XiaoZhi is a Bitcraft ESP32-S3 AI voice assistant — a pocket-sized hardware device that listens for a wake word, records speech, streams audio to a cloud AI backend, and speaks the response back through its built-in speaker. It runs fully open-source firmware (github.com/78/xiaozhi-esp32) with a custom fork adding telemetry, media playback, and an OTA server hosted here on this site.

Boot Sequence

1
Power on
Chip boots, initialises display, audio codec, buttons. Shows "Initializing…" on screen.
2
OTA check
POSTs device info to /esp32/xiaozhi/ota.php on this server. If a newer firmware version is available, downloads and flashes it — then reboots.
3
WiFi connect
Reads saved credentials from NVS flash. On first run, creates a hotspot and lets the user configure WiFi via browser at 192.168.4.1.
4
AI server connect
Opens a WebSocket to api.tenclass.net/xiaozhi/v1/. Exchanges hello messages, negotiates MCP capabilities. Device enters Idle state — ready to talk.

Conversation Flow

1
Wake word
WakeNet9 model runs continuously on-device, listening for "你好小智". Costs ~15% CPU, runs even in idle. No audio is transmitted until the wake word fires.
2
Record & encode
Audio is captured at 16 kHz mono via I2S microphone. The AFE processor applies noise suppression and echo cancellation. Speech is encoded as Opus (60 ms frames, VBR).
3
Stream to AI
Opus frames are sent over the WebSocket in a binary protocol (16-byte header + payload). The cloud AI (Qwen / DeepSeek / other) receives streaming audio and performs ASR → LLM → TTS in one pass.
4
Speak response
The AI streams back Opus TTS audio. The device decodes and plays it at 24 kHz through the ES8311 codec and speaker. The display shows the response text while speaking.

Telemetry

The firmware sends operational telemetry to /esp32/xiaozhi/telemetry. Idle heartbeats still land every ~5 minutes, but active video playback now also emits progress snapshots every 5 seconds with startup latency, HTTP read timing, packet copy cost, queue pressure, decode/present timings, frame-age data, and stream resume counters so transport failures can be distinguished from local render limits while the video is still playing.

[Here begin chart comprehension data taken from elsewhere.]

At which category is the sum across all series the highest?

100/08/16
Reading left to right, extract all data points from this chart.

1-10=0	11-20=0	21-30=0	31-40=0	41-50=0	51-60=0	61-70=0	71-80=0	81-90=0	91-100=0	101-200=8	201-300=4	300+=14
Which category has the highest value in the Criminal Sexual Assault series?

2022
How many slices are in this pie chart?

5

eventboot · heartbeat · conversation_start · conversation_end · wake_word · video_playback_progress · video_playback_end
firmwareRunning firmware version string
batteryCharge level % + charging flag
temperatureChip die temperature in °C
rssiWiFi signal strength in dBm
free_heapAvailable heap memory (bytes)
uptime_msTime since last boot (ms)
conversation_countTotal conversations since boot
playback fieldsStartup timing, HTTP read counts/bytes/latency, packet copy cost, queue overflow vs backlog drops, JPEG decode timing, LVGL/present timing, frame age before/after render, resume attempt/failure counters, expected stream bytes, and an explicit playback end reason

MCP — AI Controls the Device

The device runs a built-in MCP (Model Context Protocol) server. The cloud AI can call device tools mid-conversation — letting it respond to natural commands like "turn up the volume" or "what's your battery?"

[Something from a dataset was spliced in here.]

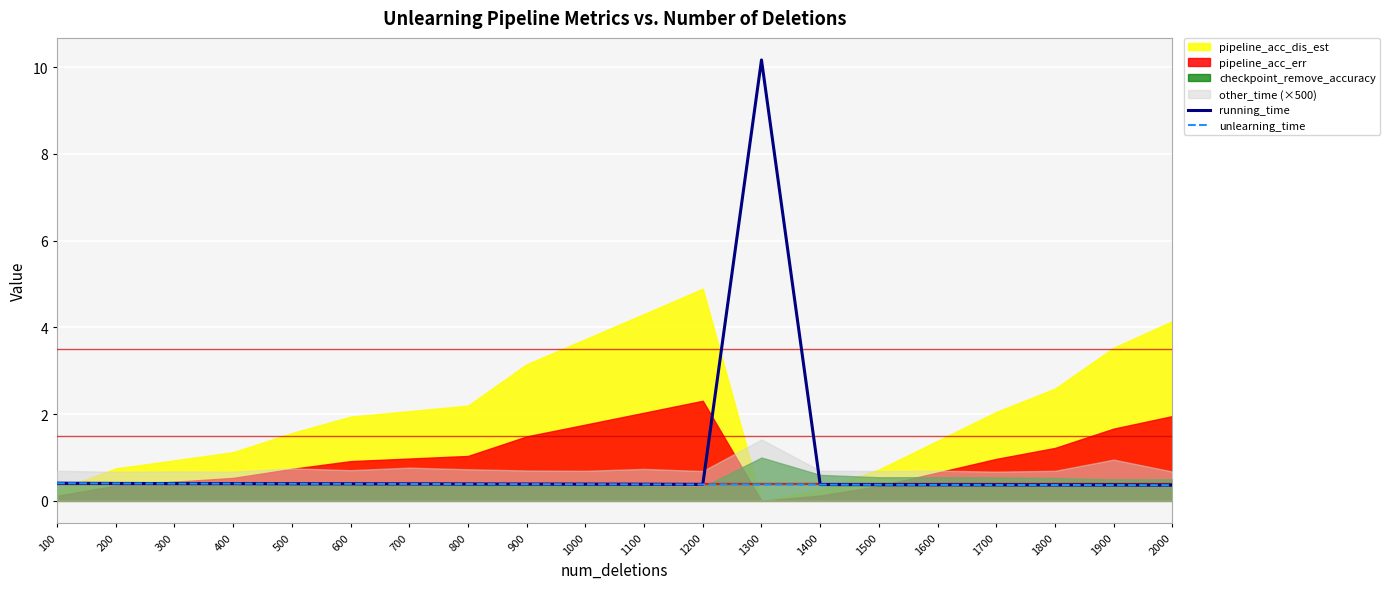

What is the greatest value displayed?

10.2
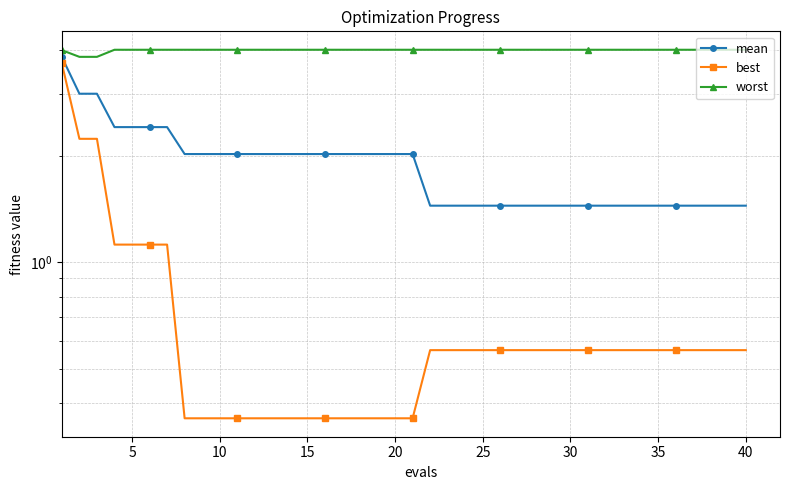

The value of mean at 17 is 1.4. True or false?

False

self.audio_speaker.set_volumeSet volume 0–100
self.get_device_statusReturns firmware, battery, IP, uptime
self.media.searchSearch the media library by natural language
self.media.playStart audio playback from library
self.video.searchSearch video library
self.video.playPlay video on device display

Media Playback

The AI can discover and play media from the server's library. Two playback engines run in parallel:

MediaPlayerStreams OGG/Opus audio files over HTTP. Audio only. The AI searches with self.media.search and triggers with self.media.play.
VideoPlayerStreams .axv binary containers (MJPEG + Opus, interleaved). Renders JPEG frames to the 240×240 display at 8 fps while playing synchronised audio.

Both players abort gracefully when a new conversation starts.

OTA Firmware Updates

On every boot the device checks this server for a newer firmware version. If one exists it downloads the binary, writes it to the inactive OTA flash slot (ota_0 / ota_1 alternate), then reboots into the new firmware. The ESP32 OTA subsystem rolls back automatically if the new firmware fails to boot.

The assets partition (fonts, sounds, emoji) is separate — it is NOT updated by OTA. Changes to assets require a full USB flash.